What this task involves
Copy the listing below word for word. Begin with its first line and stop after the line that contains "genus: Clinopodium".

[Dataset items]
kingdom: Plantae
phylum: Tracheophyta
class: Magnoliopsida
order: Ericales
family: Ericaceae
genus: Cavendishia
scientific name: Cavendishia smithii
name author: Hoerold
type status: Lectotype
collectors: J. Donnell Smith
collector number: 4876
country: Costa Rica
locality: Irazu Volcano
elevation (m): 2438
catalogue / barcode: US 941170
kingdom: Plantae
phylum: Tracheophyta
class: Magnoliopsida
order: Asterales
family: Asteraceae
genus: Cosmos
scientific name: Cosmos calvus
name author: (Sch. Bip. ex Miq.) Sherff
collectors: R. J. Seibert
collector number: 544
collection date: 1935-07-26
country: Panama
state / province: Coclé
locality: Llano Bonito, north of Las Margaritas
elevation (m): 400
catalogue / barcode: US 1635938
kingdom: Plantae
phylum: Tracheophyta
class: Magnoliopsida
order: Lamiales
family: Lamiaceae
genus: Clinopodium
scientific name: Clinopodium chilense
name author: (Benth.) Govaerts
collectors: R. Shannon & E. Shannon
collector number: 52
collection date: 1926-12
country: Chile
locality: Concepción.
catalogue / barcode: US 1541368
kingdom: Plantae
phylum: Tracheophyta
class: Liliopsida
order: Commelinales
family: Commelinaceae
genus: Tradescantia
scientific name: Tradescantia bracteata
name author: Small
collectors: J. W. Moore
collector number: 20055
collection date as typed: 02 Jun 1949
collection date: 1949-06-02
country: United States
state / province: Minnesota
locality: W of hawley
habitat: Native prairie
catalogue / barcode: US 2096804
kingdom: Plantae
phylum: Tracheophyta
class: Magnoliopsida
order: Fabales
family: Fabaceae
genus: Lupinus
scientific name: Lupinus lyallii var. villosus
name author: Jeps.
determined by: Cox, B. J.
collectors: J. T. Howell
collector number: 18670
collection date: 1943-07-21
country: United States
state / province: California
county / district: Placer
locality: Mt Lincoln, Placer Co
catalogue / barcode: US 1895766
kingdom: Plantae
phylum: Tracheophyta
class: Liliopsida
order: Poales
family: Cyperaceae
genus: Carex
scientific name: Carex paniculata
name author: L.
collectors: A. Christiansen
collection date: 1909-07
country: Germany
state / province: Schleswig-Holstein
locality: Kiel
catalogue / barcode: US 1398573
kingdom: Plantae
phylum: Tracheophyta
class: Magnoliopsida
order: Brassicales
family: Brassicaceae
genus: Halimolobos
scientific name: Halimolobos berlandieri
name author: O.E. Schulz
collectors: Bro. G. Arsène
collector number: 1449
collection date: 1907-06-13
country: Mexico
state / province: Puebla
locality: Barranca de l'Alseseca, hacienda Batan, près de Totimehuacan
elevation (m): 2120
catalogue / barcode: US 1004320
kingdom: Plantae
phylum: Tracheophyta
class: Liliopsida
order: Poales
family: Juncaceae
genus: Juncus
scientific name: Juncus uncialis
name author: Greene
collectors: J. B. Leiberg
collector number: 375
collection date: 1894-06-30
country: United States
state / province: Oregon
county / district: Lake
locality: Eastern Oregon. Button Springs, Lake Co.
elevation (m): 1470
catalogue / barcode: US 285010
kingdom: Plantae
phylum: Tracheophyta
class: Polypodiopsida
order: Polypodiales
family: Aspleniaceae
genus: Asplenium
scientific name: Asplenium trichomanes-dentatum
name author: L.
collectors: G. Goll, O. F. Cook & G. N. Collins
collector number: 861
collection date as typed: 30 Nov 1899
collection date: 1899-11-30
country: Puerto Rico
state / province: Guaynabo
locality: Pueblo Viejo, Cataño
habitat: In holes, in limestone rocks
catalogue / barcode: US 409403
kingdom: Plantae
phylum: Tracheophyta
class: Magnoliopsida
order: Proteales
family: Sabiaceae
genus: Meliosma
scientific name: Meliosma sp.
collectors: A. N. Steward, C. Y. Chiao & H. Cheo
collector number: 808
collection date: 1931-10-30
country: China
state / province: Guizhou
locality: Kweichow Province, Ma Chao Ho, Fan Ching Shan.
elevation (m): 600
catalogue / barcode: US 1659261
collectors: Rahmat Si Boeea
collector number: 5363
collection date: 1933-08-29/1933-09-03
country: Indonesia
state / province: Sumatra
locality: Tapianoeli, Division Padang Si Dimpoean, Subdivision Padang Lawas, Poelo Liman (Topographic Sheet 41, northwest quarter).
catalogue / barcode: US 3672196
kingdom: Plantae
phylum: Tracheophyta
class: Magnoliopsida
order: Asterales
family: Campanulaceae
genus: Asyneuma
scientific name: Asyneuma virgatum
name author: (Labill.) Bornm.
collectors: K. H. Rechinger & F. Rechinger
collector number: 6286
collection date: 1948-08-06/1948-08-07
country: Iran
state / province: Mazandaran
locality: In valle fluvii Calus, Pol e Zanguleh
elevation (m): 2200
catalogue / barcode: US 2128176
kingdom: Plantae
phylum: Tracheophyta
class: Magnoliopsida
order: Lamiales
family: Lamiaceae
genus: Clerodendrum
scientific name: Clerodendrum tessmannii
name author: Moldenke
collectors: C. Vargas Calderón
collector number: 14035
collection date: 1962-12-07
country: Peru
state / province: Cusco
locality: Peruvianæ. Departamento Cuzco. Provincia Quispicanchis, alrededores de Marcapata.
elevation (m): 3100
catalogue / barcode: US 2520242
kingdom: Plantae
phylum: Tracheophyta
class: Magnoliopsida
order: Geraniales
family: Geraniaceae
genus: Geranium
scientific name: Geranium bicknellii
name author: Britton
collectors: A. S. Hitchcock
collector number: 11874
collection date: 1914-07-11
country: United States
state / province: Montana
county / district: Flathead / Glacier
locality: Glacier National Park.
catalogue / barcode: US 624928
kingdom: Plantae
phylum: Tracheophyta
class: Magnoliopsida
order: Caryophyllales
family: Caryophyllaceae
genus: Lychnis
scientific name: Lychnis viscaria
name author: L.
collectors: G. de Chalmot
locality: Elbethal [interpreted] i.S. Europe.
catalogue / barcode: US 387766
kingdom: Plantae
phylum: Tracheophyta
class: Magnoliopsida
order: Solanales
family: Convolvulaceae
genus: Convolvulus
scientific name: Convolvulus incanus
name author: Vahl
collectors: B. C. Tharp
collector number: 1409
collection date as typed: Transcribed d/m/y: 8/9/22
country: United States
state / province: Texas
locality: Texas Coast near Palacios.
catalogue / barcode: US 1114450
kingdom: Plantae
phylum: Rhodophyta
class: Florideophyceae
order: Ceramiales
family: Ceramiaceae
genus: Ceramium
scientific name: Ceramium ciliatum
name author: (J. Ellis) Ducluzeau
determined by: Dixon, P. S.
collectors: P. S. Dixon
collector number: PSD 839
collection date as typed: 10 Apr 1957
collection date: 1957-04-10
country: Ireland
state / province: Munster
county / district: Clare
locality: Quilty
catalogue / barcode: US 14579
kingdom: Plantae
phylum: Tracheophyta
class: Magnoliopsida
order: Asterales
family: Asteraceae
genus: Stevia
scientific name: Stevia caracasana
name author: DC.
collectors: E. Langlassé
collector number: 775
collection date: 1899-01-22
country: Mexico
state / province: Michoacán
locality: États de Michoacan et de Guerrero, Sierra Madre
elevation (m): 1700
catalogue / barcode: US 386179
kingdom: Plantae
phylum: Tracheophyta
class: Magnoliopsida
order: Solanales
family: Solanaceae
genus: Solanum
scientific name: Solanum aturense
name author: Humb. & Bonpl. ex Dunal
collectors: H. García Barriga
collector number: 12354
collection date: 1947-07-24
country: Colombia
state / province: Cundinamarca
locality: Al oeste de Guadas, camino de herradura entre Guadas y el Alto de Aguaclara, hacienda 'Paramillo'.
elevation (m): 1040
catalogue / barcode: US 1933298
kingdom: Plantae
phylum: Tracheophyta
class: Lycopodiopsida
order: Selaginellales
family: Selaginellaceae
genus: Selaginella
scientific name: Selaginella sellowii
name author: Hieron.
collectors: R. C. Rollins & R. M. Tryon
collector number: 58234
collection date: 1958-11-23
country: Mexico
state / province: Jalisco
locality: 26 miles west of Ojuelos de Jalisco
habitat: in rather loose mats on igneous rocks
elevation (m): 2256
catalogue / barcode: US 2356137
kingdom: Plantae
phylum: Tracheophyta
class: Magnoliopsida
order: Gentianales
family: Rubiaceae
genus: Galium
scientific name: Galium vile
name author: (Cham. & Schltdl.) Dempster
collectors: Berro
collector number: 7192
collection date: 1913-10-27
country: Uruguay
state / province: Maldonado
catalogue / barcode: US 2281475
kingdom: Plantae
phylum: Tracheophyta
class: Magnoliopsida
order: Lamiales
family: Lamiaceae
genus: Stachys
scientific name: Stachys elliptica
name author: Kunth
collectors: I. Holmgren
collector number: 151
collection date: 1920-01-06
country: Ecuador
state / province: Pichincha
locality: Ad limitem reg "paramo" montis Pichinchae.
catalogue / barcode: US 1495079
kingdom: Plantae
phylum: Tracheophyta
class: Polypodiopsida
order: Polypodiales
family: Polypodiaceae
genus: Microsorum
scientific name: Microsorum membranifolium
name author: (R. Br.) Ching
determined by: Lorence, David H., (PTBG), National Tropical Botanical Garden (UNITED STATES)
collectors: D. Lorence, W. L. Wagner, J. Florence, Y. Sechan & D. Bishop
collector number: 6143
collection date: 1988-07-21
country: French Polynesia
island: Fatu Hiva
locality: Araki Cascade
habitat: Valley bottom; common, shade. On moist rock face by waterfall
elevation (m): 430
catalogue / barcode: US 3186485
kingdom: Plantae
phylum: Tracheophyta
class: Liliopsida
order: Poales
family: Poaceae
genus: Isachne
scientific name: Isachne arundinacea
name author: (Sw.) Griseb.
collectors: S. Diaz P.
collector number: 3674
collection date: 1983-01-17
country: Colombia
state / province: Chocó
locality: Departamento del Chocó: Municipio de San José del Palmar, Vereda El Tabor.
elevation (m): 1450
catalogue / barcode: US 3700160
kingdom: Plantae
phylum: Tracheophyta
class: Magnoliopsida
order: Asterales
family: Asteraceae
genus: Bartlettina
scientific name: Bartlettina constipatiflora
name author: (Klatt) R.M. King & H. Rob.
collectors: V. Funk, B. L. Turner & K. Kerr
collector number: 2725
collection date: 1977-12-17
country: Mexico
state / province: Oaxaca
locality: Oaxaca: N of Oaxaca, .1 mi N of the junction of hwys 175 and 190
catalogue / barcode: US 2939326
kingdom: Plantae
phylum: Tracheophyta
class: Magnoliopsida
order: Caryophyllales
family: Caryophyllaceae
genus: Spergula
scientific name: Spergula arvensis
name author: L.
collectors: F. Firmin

Right answer
kingdom: Plantae
phylum: Tracheophyta
class: Magnoliopsida
order: Ericales
family: Ericaceae
genus: Cavendishia
scientific name: Cavendishia smithii
name author: Hoerold
type status: Lectotype
collectors: J. Donnell Smith
collector number: 4876
country: Costa Rica
locality: Irazu Volcano
elevation (m): 2438
catalogue / barcode: US 941170
kingdom: Plantae
phylum: Tracheophyta
class: Magnoliopsida
order: Asterales
family: Asteraceae
genus: Cosmos
scientific name: Cosmos calvus
name author: (Sch. Bip. ex Miq.) Sherff
collectors: R. J. Seibert
collector number: 544
collection date: 1935-07-26
country: Panama
state / province: Coclé
locality: Llano Bonito, north of Las Margaritas
elevation (m): 400
catalogue / barcode: US 1635938
kingdom: Plantae
phylum: Tracheophyta
class: Magnoliopsida
order: Lamiales
family: Lamiaceae
genus: Clinopodium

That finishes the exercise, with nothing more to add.